Why should workers care about Accreditation? In the old days, the assumption was made that written documents constituted 'proof'. A signed document was evidence that someone had given their word. This the auditor's mantra was born: "If it's not written down, it didn't happen.' In different times, where one's honour was more highly valued, few would have taken into consideration the potential for documents to be forged.
After years and years and years of this practice, few have questioned its validity, despite the temptations and many known examples of documents being forged, or so many signatures being required that the intended meaning behind putting one's signature to something is often lost.
In addition, the written documents and signatures provided a means of concrete communication in hierarchical organisations that relied largely on their chain of command to communicate amongst the ranks.

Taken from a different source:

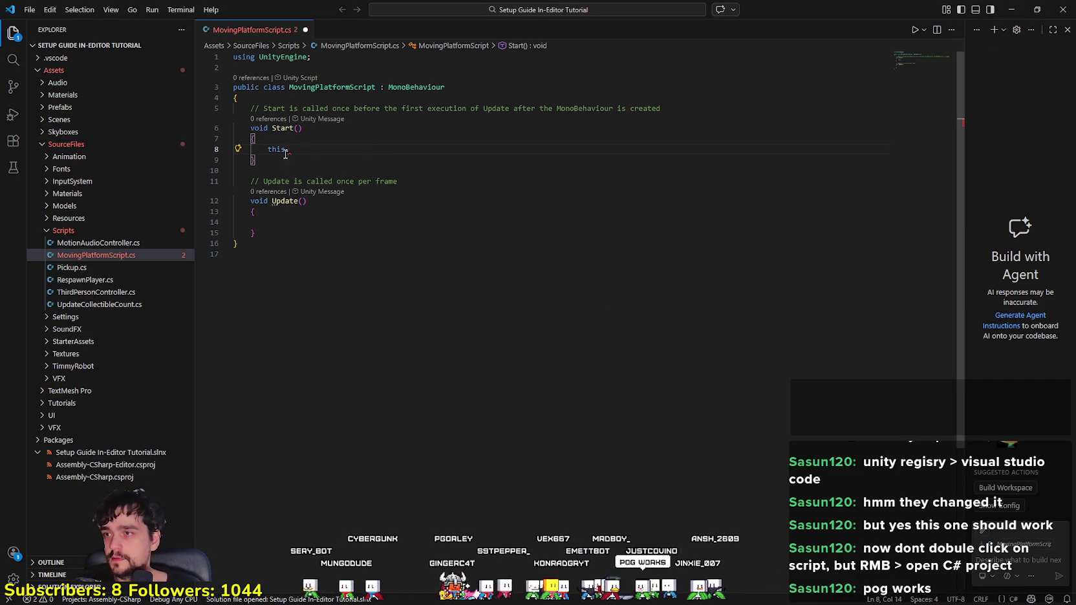
# Step: Delete the stray 'this.' from line 8 and close the project window, answering the save prompt
pyautogui.moveTo(291, 150); pyautogui.dragTo(268, 150)
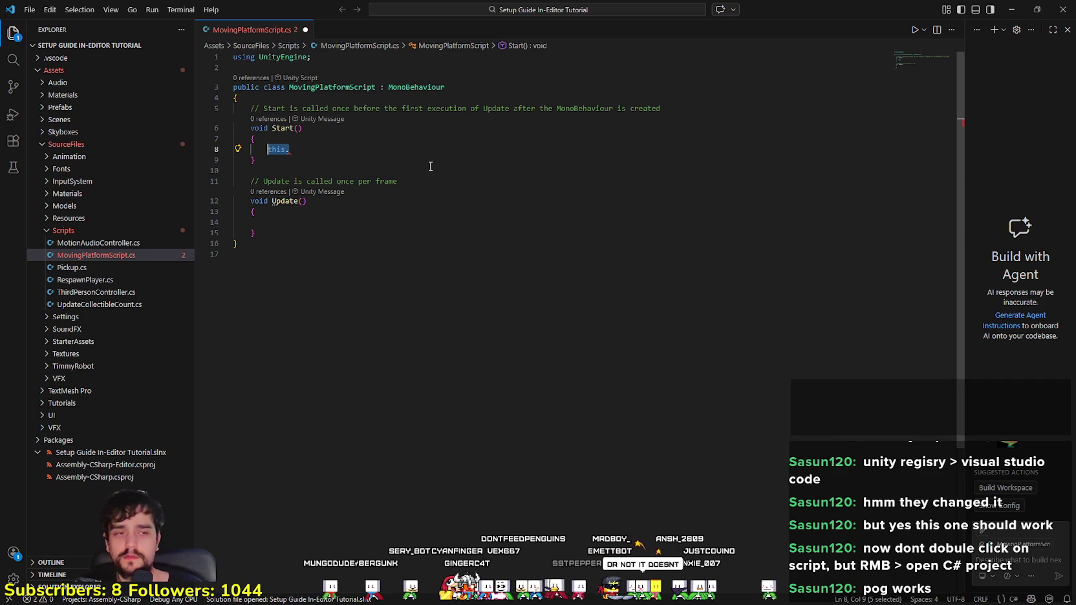
pyautogui.press('BackSpace')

In the digital age, most management systems have just automatically carried their hard copy systems over to a digital version, without giving much thought to effectiveness, efficiency, validity, etc. Those old habits are really hard to give up.
In addition, when the key focus becomes accreditation rather than effectiveness and reliability, many organisations (and unfortunately too many so-called consultants) rely too heavily on an accreditation standard, using it as a template - which it is not designed to be, often resulting in ill-fitting solutions - instead of as a checklist, which should prompt the organisation to carefully consider what it needs and how best to provide it for their particular circumstances.

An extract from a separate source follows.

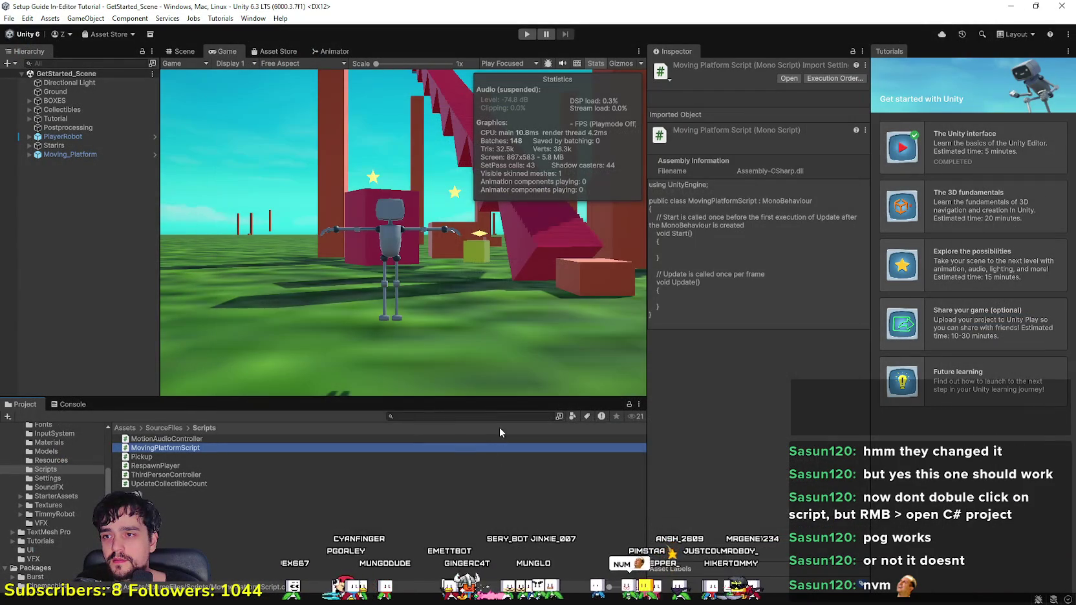
pyautogui.rightClick(221, 447)
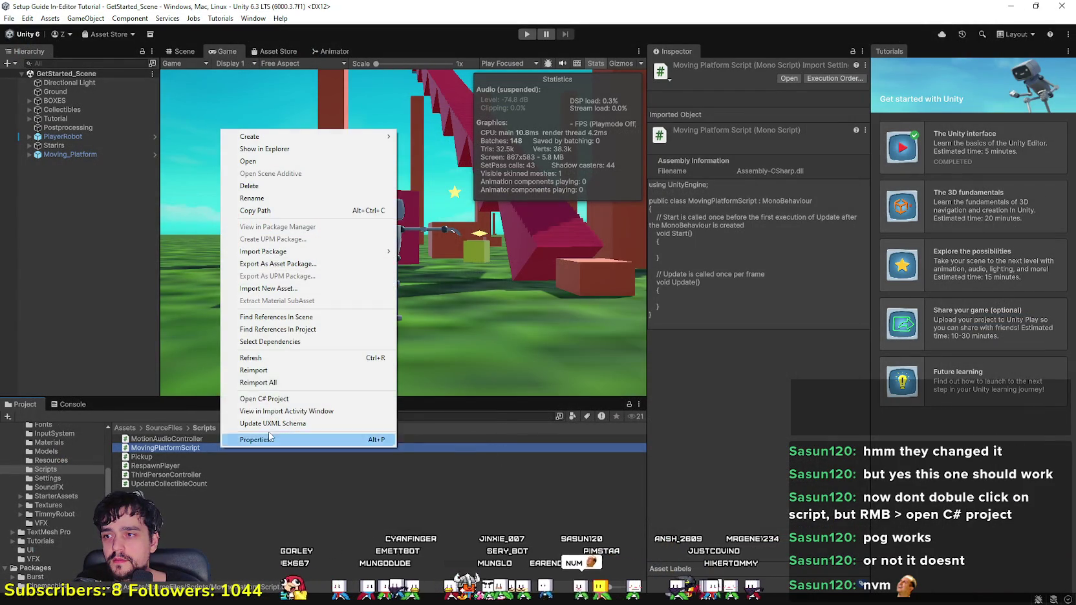
pyautogui.click(292, 400)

Strictly parroting an accreditation framework or standard is a lazy approach that gives a false sense of assurance and often creates unneccessary bureaucracy, inefficiencies as well as a lot of frustration and friction. Casting the organisation's management system rigidly in terms of the standard may make it easy for the auditor, but it often does not serve the organisation itself as well as it might.
I like to say, "The auditor doesn't live here, but YOU do!" You can always create a navigation resource for the auditor and still develop and implement appropriately compliane systems that best serve your organisation - you just have to understand the purpose of each requirement and do some consulting and consideration for your own organisation to achieve systems that work. And then the documents should capture what you actually do at work - ie get the processes sorted out, then document them. The documents are not the star of the show - the actual ways you do the work is what matters.
There is work to be done..... we could do this so much more effectively and efficiently.